Untuk membuat sepuluh orang ini menjalani tahap eliminasi pertama, mereka jelas tidak lemah.
Bahkan jika mereka bukan kultivator Alam Dewa Sejati, setidaknya, mereka mungkin berada di puncak Alam Dewa Void.
“Ini cukup menarik.”
Sambil menggelengkan kepala dan tersenyum, Su Han bergumam lagi, “Setelah menjalani dua kehidupan, ini pertama kalinya aku berpartisipasi dalam kontes pernikahan yang disebut-sebut ini. Meskipun hanya untuk misi, aku tetap menikmati keseruannya.”

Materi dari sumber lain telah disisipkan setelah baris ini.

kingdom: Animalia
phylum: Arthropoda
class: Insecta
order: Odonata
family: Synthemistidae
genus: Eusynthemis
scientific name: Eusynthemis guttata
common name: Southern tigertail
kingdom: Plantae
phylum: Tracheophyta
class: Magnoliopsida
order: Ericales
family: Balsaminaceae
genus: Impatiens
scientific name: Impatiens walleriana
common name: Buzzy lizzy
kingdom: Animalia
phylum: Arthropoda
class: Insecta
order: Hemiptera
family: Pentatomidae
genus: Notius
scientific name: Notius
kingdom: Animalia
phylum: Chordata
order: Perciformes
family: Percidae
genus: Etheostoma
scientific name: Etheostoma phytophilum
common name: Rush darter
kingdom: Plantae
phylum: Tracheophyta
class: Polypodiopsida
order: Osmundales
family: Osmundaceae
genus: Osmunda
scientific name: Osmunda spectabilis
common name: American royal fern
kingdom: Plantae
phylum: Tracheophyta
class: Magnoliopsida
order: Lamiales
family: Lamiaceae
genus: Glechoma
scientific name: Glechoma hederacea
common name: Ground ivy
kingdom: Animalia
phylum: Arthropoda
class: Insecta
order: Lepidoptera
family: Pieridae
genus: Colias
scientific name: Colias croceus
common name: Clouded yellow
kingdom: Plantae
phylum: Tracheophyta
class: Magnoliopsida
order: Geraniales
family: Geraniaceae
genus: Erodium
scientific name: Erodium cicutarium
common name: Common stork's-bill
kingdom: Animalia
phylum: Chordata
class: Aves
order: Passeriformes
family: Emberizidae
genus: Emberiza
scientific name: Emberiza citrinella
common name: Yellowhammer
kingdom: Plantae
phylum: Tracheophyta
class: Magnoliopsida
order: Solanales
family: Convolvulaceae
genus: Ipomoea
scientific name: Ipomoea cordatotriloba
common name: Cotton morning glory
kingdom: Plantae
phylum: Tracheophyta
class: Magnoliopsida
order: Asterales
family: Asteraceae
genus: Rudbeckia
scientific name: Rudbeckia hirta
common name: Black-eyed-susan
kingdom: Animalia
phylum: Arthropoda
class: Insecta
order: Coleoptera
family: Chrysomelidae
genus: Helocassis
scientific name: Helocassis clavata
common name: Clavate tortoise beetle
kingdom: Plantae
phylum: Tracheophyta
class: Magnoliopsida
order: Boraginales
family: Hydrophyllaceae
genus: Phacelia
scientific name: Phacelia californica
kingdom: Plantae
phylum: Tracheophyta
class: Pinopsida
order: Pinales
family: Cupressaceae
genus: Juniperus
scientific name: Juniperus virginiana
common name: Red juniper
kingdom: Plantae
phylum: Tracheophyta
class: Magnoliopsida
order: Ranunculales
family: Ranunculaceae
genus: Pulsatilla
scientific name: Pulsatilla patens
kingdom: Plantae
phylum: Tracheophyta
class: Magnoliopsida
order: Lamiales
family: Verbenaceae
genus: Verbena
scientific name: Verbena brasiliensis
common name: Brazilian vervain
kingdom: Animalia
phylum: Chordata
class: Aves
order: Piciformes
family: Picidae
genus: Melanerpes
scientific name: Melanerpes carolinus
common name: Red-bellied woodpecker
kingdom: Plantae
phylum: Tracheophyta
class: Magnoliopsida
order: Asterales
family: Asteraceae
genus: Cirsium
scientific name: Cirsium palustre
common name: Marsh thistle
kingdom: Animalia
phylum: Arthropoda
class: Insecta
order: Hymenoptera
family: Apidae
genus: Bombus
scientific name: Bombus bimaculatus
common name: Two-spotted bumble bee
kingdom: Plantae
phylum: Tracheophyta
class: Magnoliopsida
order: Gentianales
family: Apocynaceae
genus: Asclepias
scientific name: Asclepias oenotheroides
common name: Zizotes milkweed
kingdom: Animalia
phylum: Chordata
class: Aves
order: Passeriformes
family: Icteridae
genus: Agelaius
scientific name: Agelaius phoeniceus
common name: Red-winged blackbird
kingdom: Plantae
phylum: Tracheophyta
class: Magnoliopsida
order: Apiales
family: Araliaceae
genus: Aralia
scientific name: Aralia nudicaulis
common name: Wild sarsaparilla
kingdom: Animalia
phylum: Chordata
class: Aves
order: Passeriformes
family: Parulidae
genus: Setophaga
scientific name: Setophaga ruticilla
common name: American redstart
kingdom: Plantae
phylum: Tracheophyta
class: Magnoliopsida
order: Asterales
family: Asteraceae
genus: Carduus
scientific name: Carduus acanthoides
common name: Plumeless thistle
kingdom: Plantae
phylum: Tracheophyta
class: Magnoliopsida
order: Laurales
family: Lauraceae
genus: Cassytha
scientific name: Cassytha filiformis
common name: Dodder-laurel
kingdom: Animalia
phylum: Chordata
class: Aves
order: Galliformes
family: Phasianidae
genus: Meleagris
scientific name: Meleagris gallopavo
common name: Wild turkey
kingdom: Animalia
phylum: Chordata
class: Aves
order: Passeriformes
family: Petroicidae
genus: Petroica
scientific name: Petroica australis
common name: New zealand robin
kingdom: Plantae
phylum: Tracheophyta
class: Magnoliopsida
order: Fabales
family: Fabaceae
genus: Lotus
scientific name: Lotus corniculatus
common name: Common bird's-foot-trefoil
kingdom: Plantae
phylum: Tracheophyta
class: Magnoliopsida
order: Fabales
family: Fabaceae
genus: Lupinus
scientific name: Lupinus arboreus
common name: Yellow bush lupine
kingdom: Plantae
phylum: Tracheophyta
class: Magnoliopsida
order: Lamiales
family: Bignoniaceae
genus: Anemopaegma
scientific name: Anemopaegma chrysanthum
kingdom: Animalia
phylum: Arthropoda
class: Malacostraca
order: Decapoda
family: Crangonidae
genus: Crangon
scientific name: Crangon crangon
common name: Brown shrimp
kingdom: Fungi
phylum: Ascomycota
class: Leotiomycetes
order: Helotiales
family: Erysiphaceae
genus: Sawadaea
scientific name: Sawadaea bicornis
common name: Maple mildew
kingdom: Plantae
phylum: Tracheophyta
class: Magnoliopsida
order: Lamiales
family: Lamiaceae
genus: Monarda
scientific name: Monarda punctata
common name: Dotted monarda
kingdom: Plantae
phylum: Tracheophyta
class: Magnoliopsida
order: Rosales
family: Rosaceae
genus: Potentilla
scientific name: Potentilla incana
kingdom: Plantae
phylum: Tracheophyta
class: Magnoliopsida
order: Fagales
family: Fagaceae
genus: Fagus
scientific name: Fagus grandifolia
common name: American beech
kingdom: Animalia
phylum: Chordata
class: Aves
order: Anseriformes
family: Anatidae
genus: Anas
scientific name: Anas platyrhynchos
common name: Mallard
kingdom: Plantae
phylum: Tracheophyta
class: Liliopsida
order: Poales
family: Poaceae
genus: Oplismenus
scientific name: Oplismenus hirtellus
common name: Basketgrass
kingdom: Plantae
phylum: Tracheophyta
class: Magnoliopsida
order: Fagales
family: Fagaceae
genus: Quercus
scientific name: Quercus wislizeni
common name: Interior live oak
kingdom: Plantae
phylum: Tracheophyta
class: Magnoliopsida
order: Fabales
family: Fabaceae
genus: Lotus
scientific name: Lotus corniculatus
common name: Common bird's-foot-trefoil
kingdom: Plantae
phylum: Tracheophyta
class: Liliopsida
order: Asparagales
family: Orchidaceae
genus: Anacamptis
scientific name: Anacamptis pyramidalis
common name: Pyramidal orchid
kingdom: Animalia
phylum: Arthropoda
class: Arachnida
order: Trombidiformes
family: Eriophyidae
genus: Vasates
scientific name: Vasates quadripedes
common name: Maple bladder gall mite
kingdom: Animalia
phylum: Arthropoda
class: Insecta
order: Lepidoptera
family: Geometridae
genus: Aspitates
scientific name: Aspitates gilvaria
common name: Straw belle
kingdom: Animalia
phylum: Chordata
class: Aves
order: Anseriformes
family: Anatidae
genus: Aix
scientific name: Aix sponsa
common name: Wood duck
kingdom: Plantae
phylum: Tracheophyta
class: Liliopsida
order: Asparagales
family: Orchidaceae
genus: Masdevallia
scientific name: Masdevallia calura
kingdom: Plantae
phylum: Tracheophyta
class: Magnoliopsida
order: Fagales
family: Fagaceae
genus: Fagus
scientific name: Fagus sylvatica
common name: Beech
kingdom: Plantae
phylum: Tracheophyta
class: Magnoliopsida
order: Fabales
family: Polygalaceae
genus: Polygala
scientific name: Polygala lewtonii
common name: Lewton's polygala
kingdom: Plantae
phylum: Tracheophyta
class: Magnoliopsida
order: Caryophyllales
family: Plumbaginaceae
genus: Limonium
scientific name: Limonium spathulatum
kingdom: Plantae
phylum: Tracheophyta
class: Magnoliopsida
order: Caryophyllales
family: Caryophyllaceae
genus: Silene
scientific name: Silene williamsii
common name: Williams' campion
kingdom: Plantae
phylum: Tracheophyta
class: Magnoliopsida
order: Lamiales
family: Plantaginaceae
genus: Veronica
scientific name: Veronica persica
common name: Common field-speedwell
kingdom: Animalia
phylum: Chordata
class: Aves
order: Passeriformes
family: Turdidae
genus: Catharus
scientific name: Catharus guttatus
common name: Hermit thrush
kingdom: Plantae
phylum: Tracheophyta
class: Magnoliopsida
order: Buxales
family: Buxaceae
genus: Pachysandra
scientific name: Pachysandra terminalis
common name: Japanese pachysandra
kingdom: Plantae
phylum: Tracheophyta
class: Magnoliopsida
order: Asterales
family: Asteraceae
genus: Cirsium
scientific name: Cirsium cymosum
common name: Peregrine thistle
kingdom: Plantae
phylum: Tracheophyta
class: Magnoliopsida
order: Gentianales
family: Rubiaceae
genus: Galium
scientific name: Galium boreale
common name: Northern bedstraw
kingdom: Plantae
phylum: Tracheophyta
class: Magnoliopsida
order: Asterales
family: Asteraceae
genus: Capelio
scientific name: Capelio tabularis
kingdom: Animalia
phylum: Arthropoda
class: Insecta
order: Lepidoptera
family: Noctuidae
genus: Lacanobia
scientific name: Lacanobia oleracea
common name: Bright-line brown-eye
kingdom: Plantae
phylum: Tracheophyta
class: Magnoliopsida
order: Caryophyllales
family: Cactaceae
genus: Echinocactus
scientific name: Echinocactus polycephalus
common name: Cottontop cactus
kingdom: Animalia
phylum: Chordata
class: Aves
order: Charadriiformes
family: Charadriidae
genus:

Begitu selesai berbicara, sosoknya melesat, langsung menuju Paviliun Yuqing.
Dari jauh, ia sudah bisa melihat sebuah panggung besar, yang didirikan Paviliun Yuqing di masa hidupnya.
Sekumpulan besar sosok gelap mengelilinginya, menciptakan hiruk pikuk suara dan diskusi.